### EXERCISE DETAILS
Reproduce the data below line for line, without any changes, and omit the pictures from the output.

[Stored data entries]
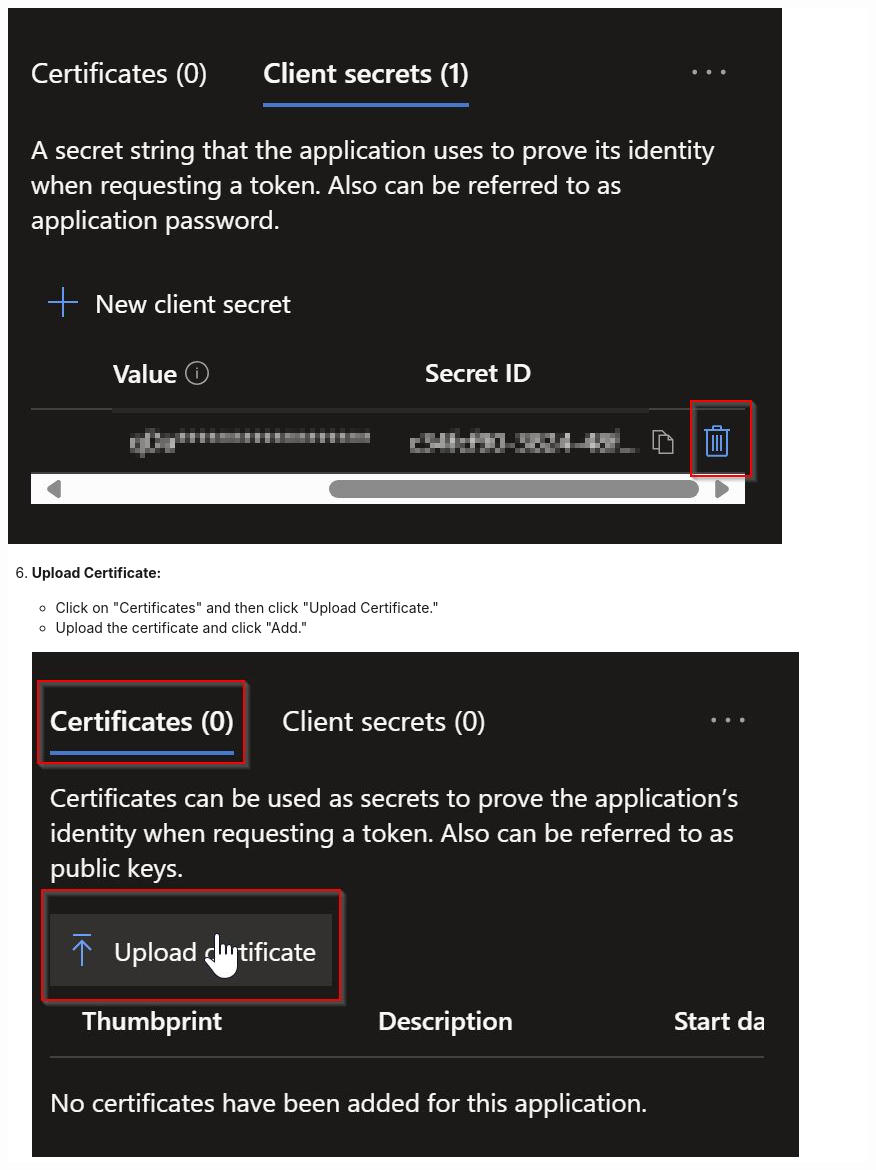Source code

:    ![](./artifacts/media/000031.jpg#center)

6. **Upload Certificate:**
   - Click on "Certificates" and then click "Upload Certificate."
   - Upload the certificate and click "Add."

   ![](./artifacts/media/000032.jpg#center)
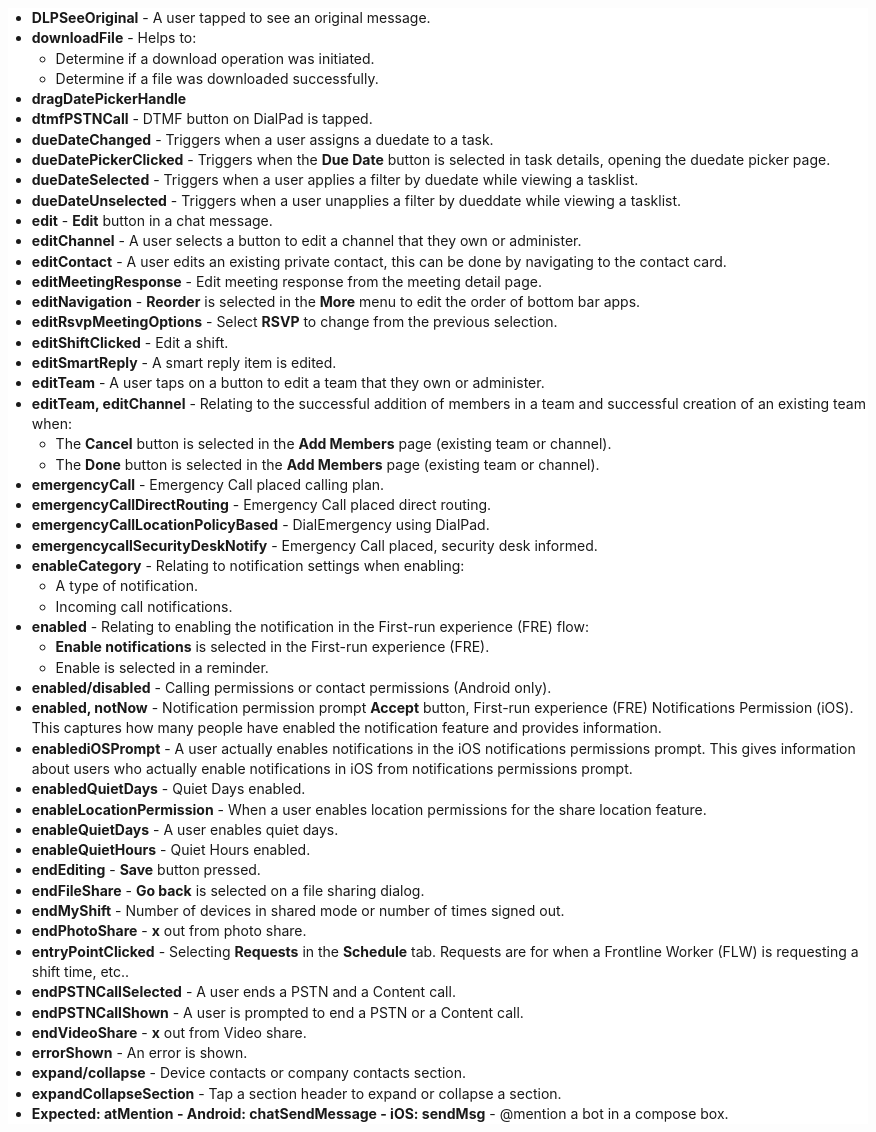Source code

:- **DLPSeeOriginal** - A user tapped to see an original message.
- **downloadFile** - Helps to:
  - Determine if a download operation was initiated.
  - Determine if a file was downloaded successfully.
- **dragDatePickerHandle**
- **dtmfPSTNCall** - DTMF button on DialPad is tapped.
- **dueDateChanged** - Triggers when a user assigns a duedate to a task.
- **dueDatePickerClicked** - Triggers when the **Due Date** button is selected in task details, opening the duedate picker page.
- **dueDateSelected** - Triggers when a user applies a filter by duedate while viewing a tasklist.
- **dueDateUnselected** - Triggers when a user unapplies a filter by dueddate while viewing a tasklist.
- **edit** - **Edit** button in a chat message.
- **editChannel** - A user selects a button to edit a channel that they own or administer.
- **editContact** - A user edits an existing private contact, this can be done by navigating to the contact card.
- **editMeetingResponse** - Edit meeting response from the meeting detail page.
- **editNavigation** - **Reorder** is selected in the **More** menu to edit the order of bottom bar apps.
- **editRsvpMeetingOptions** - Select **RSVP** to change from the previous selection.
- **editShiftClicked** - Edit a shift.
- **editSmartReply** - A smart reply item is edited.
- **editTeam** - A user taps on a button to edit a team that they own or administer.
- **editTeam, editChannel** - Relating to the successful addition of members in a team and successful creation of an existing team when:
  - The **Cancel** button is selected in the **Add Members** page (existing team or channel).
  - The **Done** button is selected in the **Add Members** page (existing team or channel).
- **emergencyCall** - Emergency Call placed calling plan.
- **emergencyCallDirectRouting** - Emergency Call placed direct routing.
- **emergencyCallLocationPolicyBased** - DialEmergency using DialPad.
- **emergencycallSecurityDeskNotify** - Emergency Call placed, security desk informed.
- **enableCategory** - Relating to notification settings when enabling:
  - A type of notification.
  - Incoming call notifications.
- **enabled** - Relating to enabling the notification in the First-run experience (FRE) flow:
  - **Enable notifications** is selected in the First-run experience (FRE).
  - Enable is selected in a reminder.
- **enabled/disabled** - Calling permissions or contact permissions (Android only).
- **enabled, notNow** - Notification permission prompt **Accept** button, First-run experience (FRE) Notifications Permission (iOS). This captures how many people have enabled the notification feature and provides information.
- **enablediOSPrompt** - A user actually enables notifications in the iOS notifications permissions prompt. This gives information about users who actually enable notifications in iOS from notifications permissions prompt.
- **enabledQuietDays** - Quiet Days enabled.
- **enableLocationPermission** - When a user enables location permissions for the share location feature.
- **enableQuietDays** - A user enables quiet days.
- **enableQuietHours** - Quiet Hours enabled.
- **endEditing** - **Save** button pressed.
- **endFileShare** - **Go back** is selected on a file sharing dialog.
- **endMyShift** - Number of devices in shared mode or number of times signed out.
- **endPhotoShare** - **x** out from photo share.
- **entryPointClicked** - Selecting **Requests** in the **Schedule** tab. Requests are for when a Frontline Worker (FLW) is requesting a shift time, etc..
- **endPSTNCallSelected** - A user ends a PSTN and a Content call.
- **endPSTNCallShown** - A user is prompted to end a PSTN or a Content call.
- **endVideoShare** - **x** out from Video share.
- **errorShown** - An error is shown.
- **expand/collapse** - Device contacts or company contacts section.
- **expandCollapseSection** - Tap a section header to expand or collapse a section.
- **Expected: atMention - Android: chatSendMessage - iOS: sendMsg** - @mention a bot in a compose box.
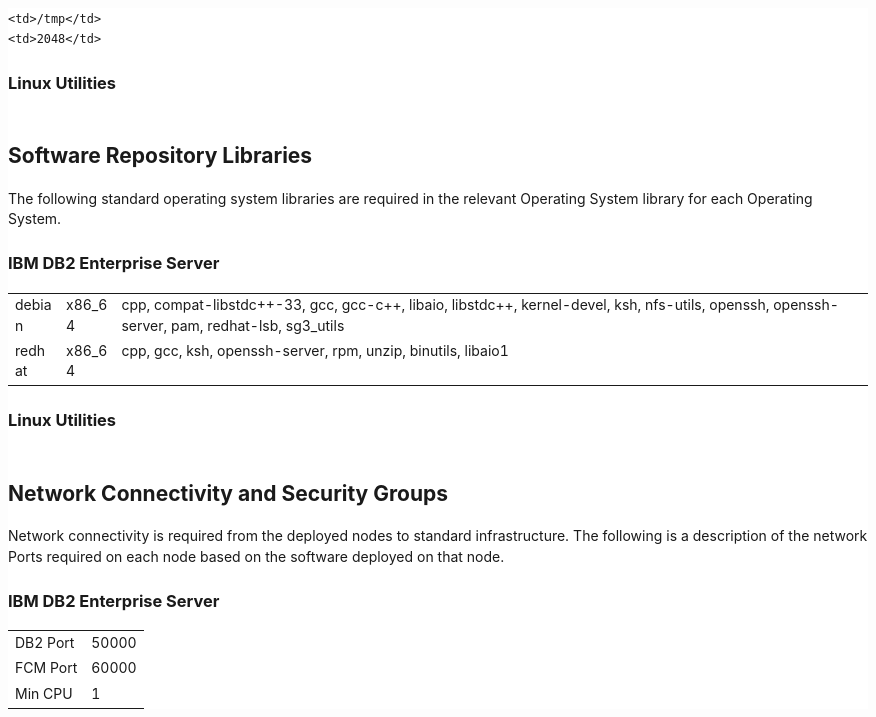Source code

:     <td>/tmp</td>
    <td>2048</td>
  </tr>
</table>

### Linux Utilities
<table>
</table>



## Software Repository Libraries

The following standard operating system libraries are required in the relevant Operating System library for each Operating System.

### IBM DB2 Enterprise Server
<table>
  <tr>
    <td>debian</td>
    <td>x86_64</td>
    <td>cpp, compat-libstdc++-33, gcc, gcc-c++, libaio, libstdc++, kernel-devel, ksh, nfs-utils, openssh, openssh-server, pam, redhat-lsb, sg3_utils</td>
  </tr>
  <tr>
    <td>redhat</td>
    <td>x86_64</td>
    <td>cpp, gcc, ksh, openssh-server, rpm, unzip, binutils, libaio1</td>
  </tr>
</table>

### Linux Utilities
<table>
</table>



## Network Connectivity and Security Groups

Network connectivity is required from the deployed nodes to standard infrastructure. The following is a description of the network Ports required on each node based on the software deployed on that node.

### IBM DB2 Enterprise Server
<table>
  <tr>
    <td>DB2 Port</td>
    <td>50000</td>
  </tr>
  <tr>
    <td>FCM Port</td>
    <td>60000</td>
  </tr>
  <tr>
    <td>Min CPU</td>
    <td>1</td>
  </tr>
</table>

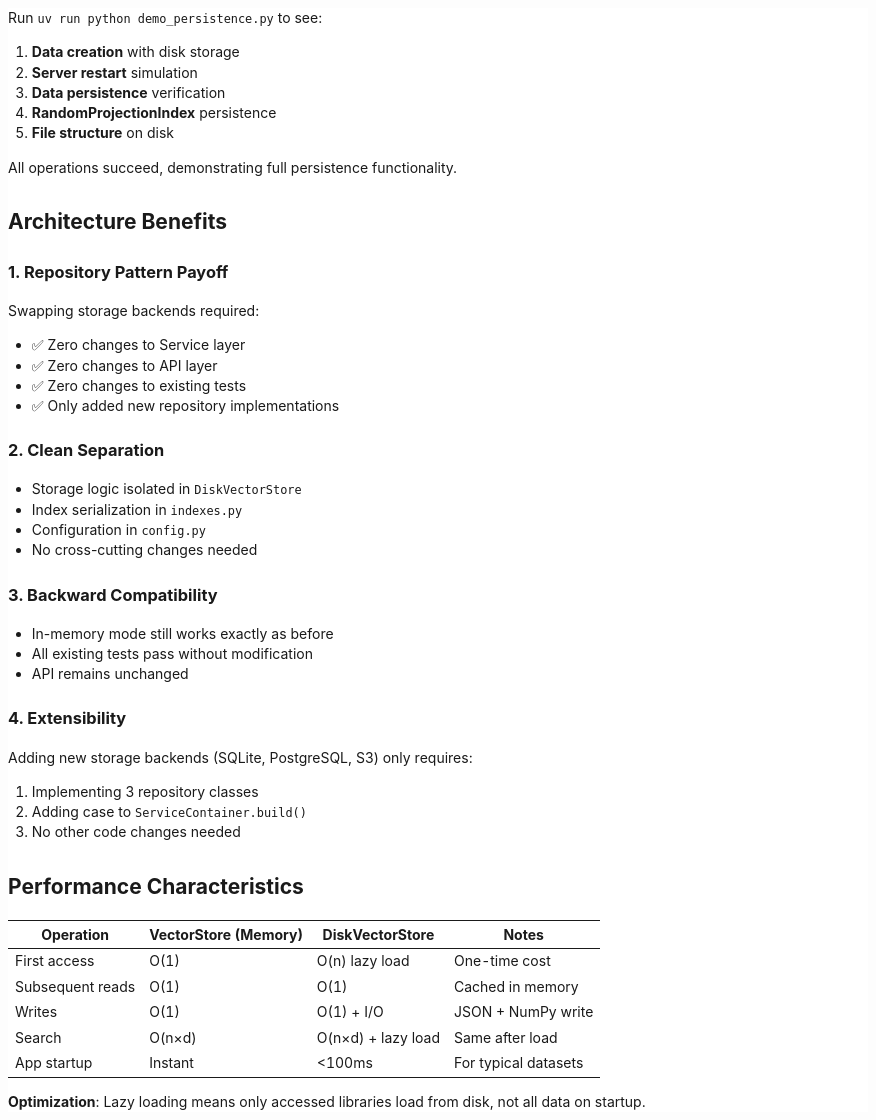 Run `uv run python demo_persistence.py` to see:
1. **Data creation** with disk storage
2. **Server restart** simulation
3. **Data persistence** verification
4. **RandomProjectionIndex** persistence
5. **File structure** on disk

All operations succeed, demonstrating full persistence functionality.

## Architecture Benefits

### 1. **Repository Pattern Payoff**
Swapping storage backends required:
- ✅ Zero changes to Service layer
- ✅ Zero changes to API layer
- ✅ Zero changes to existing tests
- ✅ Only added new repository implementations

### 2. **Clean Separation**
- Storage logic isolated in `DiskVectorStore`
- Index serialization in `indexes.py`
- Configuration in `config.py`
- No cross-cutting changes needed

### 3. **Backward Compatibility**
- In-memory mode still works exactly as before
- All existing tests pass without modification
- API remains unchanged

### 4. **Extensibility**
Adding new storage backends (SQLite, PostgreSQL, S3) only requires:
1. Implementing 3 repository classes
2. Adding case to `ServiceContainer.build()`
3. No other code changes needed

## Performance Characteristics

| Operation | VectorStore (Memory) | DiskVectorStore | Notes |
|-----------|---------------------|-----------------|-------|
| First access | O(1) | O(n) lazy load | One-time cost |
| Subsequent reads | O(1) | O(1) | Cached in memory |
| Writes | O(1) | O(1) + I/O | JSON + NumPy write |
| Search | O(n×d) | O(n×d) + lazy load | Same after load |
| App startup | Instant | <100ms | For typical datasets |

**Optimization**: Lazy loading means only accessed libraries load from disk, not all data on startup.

### RESPONSE FOR THIS EXERCISE
Source code

:    ![](./artifacts/media/000031.jpg#center)

6. **Upload Certificate:**
   - Click on "Certificates" and then click "Upload Certificate."
   - Upload the certificate and click "Add."

   ![](./artifacts/media/000032.jpg#center)
Source code

:- **DLPSeeOriginal** - A user tapped to see an original message.
- **downloadFile** - Helps to:
  - Determine if a download operation was initiated.
  - Determine if a file was downloaded successfully.
- **dragDatePickerHandle**
- **dtmfPSTNCall** - DTMF button on DialPad is tapped.
- **dueDateChanged** - Triggers when a user assigns a duedate to a task.
- **dueDatePickerClicked** - Triggers when the **Due Date** button is selected in task details, opening the duedate picker page.
- **dueDateSelected** - Triggers when a user applies a filter by duedate while viewing a tasklist.
- **dueDateUnselected** - Triggers when a user unapplies a filter by dueddate while viewing a tasklist.
- **edit** - **Edit** button in a chat message.
- **editChannel** - A user selects a button to edit a channel that they own or administer.
- **editContact** - A user edits an existing private contact, this can be done by navigating to the contact card.
- **editMeetingResponse** - Edit meeting response from the meeting detail page.
- **editNavigation** - **Reorder** is selected in the **More** menu to edit the order of bottom bar apps.
- **editRsvpMeetingOptions** - Select **RSVP** to change from the previous selection.
- **editShiftClicked** - Edit a shift.
- **editSmartReply** - A smart reply item is edited.
- **editTeam** - A user taps on a button to edit a team that they own or administer.
- **editTeam, editChannel** - Relating to the successful addition of members in a team and successful creation of an existing team when:
  - The **Cancel** button is selected in the **Add Members** page (existing team or channel).
  - The **Done** button is selected in the **Add Members** page (existing team or channel).
- **emergencyCall** - Emergency Call placed calling plan.
- **emergencyCallDirectRouting** - Emergency Call placed direct routing.
- **emergencyCallLocationPolicyBased** - DialEmergency using DialPad.
- **emergencycallSecurityDeskNotify** - Emergency Call placed, security desk informed.
- **enableCategory** - Relating to notification settings when enabling:
  - A type of notification.
  - Incoming call notifications.
- **enabled** - Relating to enabling the notification in the First-run experience (FRE) flow:
  - **Enable notifications** is selected in the First-run experience (FRE).
  - Enable is selected in a reminder.
- **enabled/disabled** - Calling permissions or contact permissions (Android only).
- **enabled, notNow** - Notification permission prompt **Accept** button, First-run experience (FRE) Notifications Permission (iOS). This captures how many people have enabled the notification feature and provides information.
- **enablediOSPrompt** - A user actually enables notifications in the iOS notifications permissions prompt. This gives information about users who actually enable notifications in iOS from notifications permissions prompt.
- **enabledQuietDays** - Quiet Days enabled.
- **enableLocationPermission** - When a user enables location permissions for the share location feature.
- **enableQuietDays** - A user enables quiet days.
- **enableQuietHours** - Quiet Hours enabled.
- **endEditing** - **Save** button pressed.
- **endFileShare** - **Go back** is selected on a file sharing dialog.
- **endMyShift** - Number of devices in shared mode or number of times signed out.
- **endPhotoShare** - **x** out from photo share.
- **entryPointClicked** - Selecting **Requests** in the **Schedule** tab. Requests are for when a Frontline Worker (FLW) is requesting a shift time, etc..
- **endPSTNCallSelected** - A user ends a PSTN and a Content call.
- **endPSTNCallShown** - A user is prompted to end a PSTN or a Content call.
- **endVideoShare** - **x** out from Video share.
- **errorShown** - An error is shown.
- **expand/collapse** - Device contacts or company contacts section.
- **expandCollapseSection** - Tap a section header to expand or collapse a section.
- **Expected: atMention - Android: chatSendMessage - iOS: sendMsg** - @mention a bot in a compose box.
Source code

:     <td>/tmp</td>
    <td>2048</td>
  </tr>
</table>

### Linux Utilities
<table>
</table>



## Software Repository Libraries

The following standard operating system libraries are required in the relevant Operating System library for each Operating System.

### IBM DB2 Enterprise Server
<table>
  <tr>
    <td>debian</td>
    <td>x86_64</td>
    <td>cpp, compat-libstdc++-33, gcc, gcc-c++, libaio, libstdc++, kernel-devel, ksh, nfs-utils, openssh, openssh-server, pam, redhat-lsb, sg3_utils</td>
  </tr>
  <tr>
    <td>redhat</td>
    <td>x86_64</td>
    <td>cpp, gcc, ksh, openssh-server, rpm, unzip, binutils, libaio1</td>
  </tr>
</table>

### Linux Utilities
<table>
</table>



## Network Connectivity and Security Groups

Network connectivity is required from the deployed nodes to standard infrastructure. The following is a description of the network Ports required on each node based on the software deployed on that node.

### IBM DB2 Enterprise Server
<table>
  <tr>
    <td>DB2 Port</td>
    <td>50000</td>
  </tr>
  <tr>
    <td>FCM Port</td>
    <td>60000</td>
  </tr>
  <tr>
    <td>Min CPU</td>
    <td>1</td>
  </tr>
</table>

 Run `uv run python demo_persistence.py` to see:
1. **Data creation** with disk storage
2. **Server restart** simulation
3. **Data persistence** verification
4. **RandomProjectionIndex** persistence
5. **File structure** on disk

All operations succeed, demonstrating full persistence functionality.

## Architecture Benefits

### 1. **Repository Pattern Payoff**
Swapping storage backends required:
- ✅ Zero changes to Service layer
- ✅ Zero changes to API layer
- ✅ Zero changes to existing tests
- ✅ Only added new repository implementations

### 2. **Clean Separation**
- Storage logic isolated in `DiskVectorStore`
- Index serialization in `indexes.py`
- Configuration in `config.py`
- No cross-cutting changes needed

### 3. **Backward Compatibility**
- In-memory mode still works exactly as before
- All existing tests pass without modification
- API remains unchanged

### 4. **Extensibility**
Adding new storage backends (SQLite, PostgreSQL, S3) only requires:
1. Implementing 3 repository classes
2. Adding case to `ServiceContainer.build()`
3. No other code changes needed

## Performance Characteristics

| Operation | VectorStore (Memory) | DiskVectorStore | Notes |
|-----------|---------------------|-----------------|-------|
| First access | O(1) | O(n) lazy load | One-time cost |
| Subsequent reads | O(1) | O(1) | Cached in memory |
| Writes | O(1) | O(1) + I/O | JSON + NumPy write |
| Search | O(n×d) | O(n×d) + lazy load | Same after load |
| App startup | Instant | <100ms | For typical datasets |

**Optimization**: Lazy loading means only accessed libraries load from disk, not all data on startup.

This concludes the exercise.